** Exercise data follows **

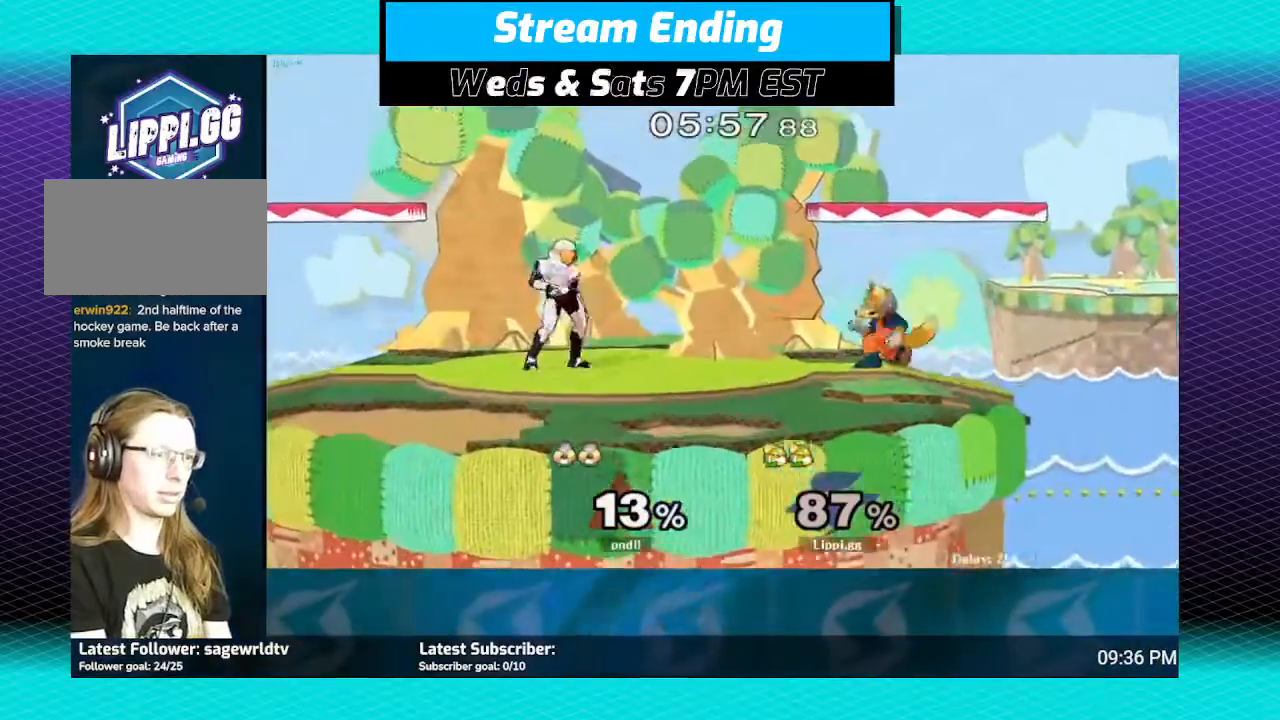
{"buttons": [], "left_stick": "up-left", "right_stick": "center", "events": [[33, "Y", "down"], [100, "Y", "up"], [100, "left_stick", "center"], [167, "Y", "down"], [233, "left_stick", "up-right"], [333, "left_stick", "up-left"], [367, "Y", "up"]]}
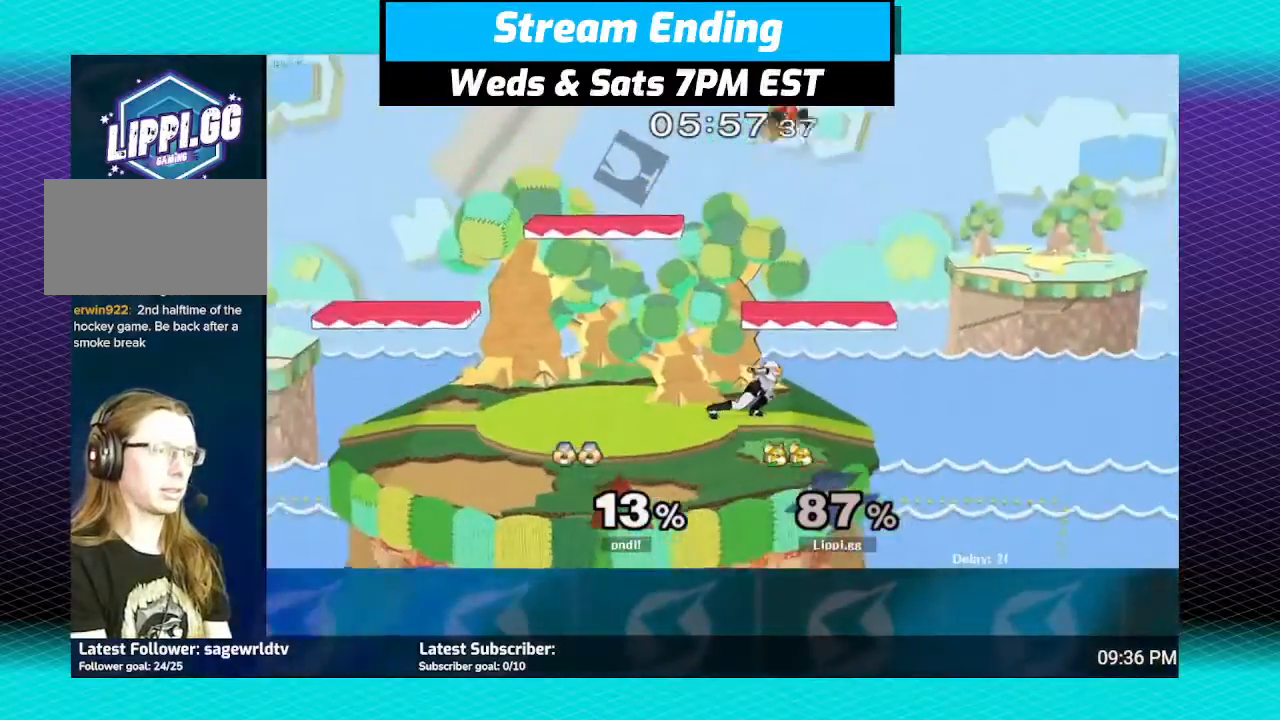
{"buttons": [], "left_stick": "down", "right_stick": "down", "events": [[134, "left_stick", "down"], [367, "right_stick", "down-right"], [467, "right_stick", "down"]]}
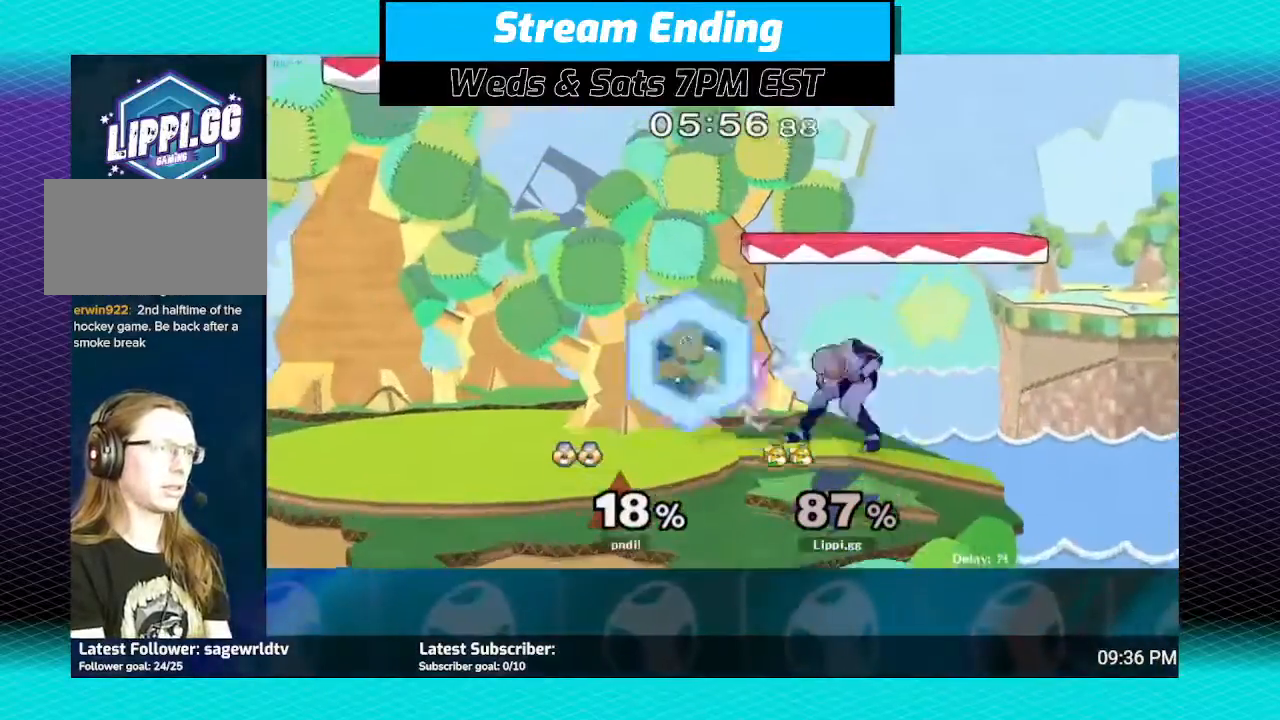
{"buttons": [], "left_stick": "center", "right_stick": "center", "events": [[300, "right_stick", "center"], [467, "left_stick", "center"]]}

** End of Exercise data **

### What is needed
Where a line above includes "down", copy that line.

### Result for this task
{"buttons": [], "left_stick": "up-left", "right_stick": "center", "events": [[33, "Y", "down"], [100, "Y", "up"], [100, "left_stick", "center"], [167, "Y", "down"], [233, "left_stick", "up-right"], [333, "left_stick", "up-left"], [367, "Y", "up"]]}
{"buttons": [], "left_stick": "down", "right_stick": "down", "events": [[134, "left_stick", "down"], [367, "right_stick", "down-right"], [467, "right_stick", "down"]]}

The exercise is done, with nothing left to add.